Beckett himself usually claimed to have a low opinion of Waiting for Godot, stressing that his often neglected novels were much more important to him. He appears to have been quite sincere in this judgment, and the novels (notably Molloy and Malone Dies, both written within a year of Godot) are certainly fine in their own way. Yet authors may succeed despite themselves and, in any case, we need not share Beckett's estimate of his play.

It has been performed in a wide variety of locations, from prisons to drawing rooms, and with endless modulations of staging, costumes and acting styles. One production set it in a landscape resembling a car wrecker's yard, another in an online chat room. But it usually remains sturdily theatrical and true to its own nature. In its minimalism and its scepticism about reference and representation, the play becomes virtually immune to misreadings, and it can work in almost any context or mode.
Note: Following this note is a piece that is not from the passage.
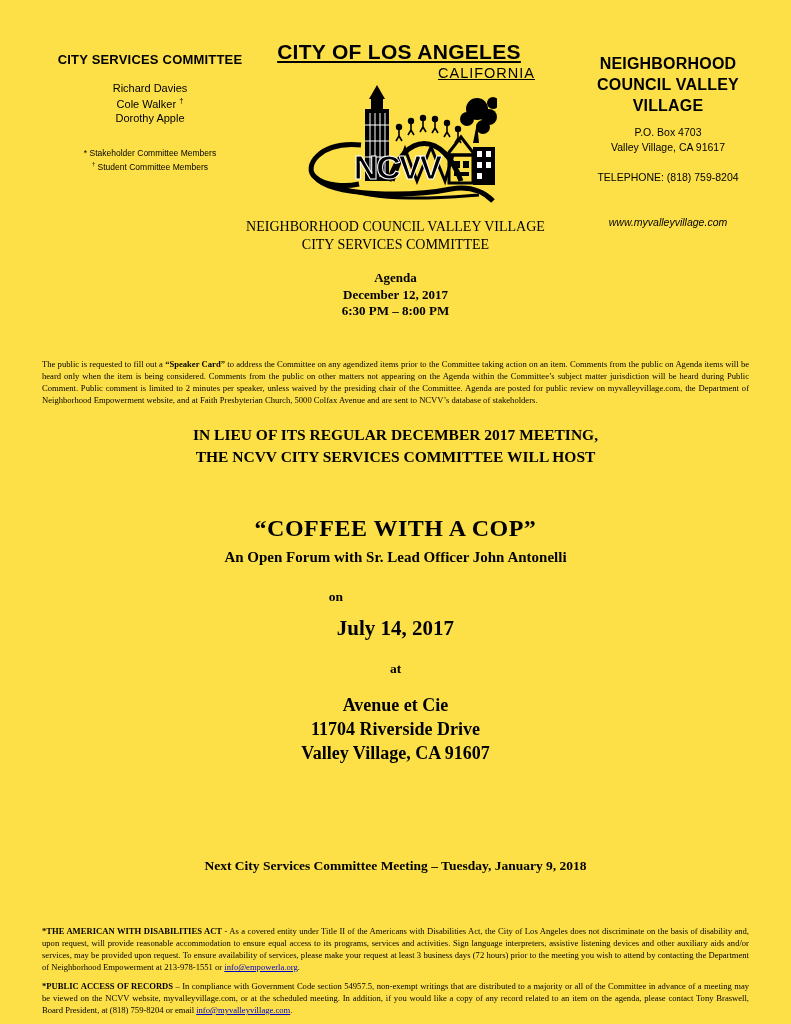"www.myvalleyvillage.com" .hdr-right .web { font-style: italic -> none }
All the same, it doesn't need any fancy stagecraft or heavy philosophical implication. It is most successfully played straight, spare and simple, with careful focus on its language and human interactions. The best productions are those that respect the nature of Beckett's text and leave most of the work to him.

This is still a play that everyone should see at least once, its view of life seeming a little bleak but perennially plausible. Audiences will find in Godot a range of meanings, and are as free to do so today as they were 50 years ago. It doesn't force people into particular patterns of thought. Yet the underlying hint of stoic acceptance leavened by humour will register with most of those who encounter the play. Things are often grim but they might get better, and in any case they could always be worse.

In one of the most characteristic and memorable moments, Vladimir explains to Estragon the significance of claiming that one of the thieves crucified with Christ was saved and the other damned. If those are our chances then, as he sagely concludes, it's a reasonable percentage.

* Waiting For Godot: directed by Colin McColl, with Michael Hurst (Vladimir), Raymond Hawthorne (Estragon), Paul Barrett (Pozzo), Jon Brazier (Lucky) and Jake Howie (A Boy); Maidment Theatre, from Thursday until November 2.